LES ENJEUX DE LA REPRÉSENTATIVITÉ DES FEMMES EN ENTREPRISE
Récemment l’Assemblée Nationale française envisageait un projet de loi qui visait à placer un avertissement sous les publicités pour informer que certains mannequins utilisés étaient modifiés par ordinateur. Presque la totalité des photos présentes dans les magazines de mode, féminins et même pour adolescentes est retouchée, allant jusqu’à donner aux mannequins un corps incompatible avec des traits normaux d’un corps humain (ex. une femme dont le tour de taille est plus petit que la circonférence de sa tête). Si ce projet de loi n’a finalement pas été retenu, il reflète clairement la préoccupation grandissante des autorités à propos de l’utilisation des photos retouchées en publicité. Aujourd’hui, consommateurs, marketeurs, autorités publiques doivent se poser les bonnes questions à propos d’enjeux sociétaux et de santé publique de ce type de pratique.
Afin de comprendre les conséquences de ce type de publicités, Adilson Borges, professeur en marketing à RMS et auteur de l’étude, s’est concentré sur les jeunes filles. La malléabilité de la perception de soi durant l’adolescence et le fait que les jeunes filles soient particulièrement soumises à des standards de beauté en font les cibles privilégiées. Ainsi, ce sont 125 personnes de sexe féminin entre quinze et vingt ans qui ont été recrutées pour participer à l’expérimentation.
Les participantes de l’expérimentation ont été soumises aléatoirement à une des trois conditions d’expérimentation en fonction du type de photo du mannequin utilisé (image non retouchée par ordinateur (contrôle), image retouchée par ordinateur et image retouchée par ordinateur avec avertissement). La publicité factice faisait référence à une nouvelle marque de parfum inconnue des participantes, et les différences entre les différentes publicités étaient uniquement liées à la modification de la photo du mannequin par ordinateur. Les résultats montrent clairement que l’utilisation d’un mannequin retouché par ordinateur améliore l’évaluation du produit en même temps qu’elle réduit l’estime de soi des jeunes filles. En effet, les jeunes filles déclarent être prêtes à payer environ 20 % de plus pour le parfum lorsque la publicité avait le mannequin retouché que lorsqu’elle n’était pas retouchée. En revanche, les jeunes filles aléatoirement exposées à l’image retouchée déclarent avoir une plus faible estime de soi, moins d’assurance dans leurs relations sociales, ainsi qu’une plus grande envie de changer d’apparence physique que celles exposées à une photo non retouchée. L’inefficacité de l’avertissement est un des apports majeurs de l’étude.

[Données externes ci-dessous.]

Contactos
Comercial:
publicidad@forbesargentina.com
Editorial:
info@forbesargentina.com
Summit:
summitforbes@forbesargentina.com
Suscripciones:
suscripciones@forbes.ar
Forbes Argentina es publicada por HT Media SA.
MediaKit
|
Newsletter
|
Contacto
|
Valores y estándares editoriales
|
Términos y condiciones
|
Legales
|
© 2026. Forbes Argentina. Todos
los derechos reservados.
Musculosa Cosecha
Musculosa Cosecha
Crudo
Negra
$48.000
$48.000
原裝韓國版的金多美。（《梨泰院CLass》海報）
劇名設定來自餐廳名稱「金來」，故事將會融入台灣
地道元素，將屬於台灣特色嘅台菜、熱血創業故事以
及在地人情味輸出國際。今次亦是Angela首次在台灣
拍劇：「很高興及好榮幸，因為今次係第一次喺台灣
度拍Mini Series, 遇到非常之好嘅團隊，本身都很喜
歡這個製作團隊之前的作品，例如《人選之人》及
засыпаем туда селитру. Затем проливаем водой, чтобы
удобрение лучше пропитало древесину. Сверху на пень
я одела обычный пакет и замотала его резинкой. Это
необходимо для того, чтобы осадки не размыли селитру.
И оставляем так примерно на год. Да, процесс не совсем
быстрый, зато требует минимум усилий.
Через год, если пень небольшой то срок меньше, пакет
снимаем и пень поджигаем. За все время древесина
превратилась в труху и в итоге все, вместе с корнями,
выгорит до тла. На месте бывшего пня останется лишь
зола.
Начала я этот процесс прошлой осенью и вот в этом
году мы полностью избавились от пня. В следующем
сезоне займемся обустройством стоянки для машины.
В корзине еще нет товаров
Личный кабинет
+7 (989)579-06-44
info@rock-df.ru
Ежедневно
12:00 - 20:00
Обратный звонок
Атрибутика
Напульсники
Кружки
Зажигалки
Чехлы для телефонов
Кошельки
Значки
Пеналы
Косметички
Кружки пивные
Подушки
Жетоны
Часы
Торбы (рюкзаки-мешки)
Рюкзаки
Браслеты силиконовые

Une deuxième étude a été réalisée pour vérifier la validité des résultats. Dans cette deuxième étude un nouvel avertissement a été utilisé. Cet avertissement affirme que : « Cette photo a été embellie par voie de retouche photographique ». De plus, un avertissement graphique a été intégré pour la création d’une quatrième condition d’expérimentation. Pour cette deuxième étude, ce sont 114 jeunes filles entre 15 et 21 ans qui ont été soumises au hasard à une des quatre conditions d’expérimentation (les trois identiques à la première expérimentation plus celle avec l’avertissement graphique).
Cette deuxième étude confirme les résultats précédents. En effet, un avertissement graphique semble plus efficace, car les jeunes filles qui y ont été soumises déclarent une meilleure estime de soi, une assurance sociale supérieure, et une plus faible volonté de changer d’apparence physique. Les autorités de santé publique doivent intégrer des avertissements graphiques pour réduire les effets néfastes sur la perception de soi induits par les photos retouchées.L’intégration d’un message écrit tel qu’il a été envisagé à un moment donné par les autorités publiques n’impacte ni l’évaluation globale du produit, ni les effets négatifs sur la perception de soi des jeunes filles.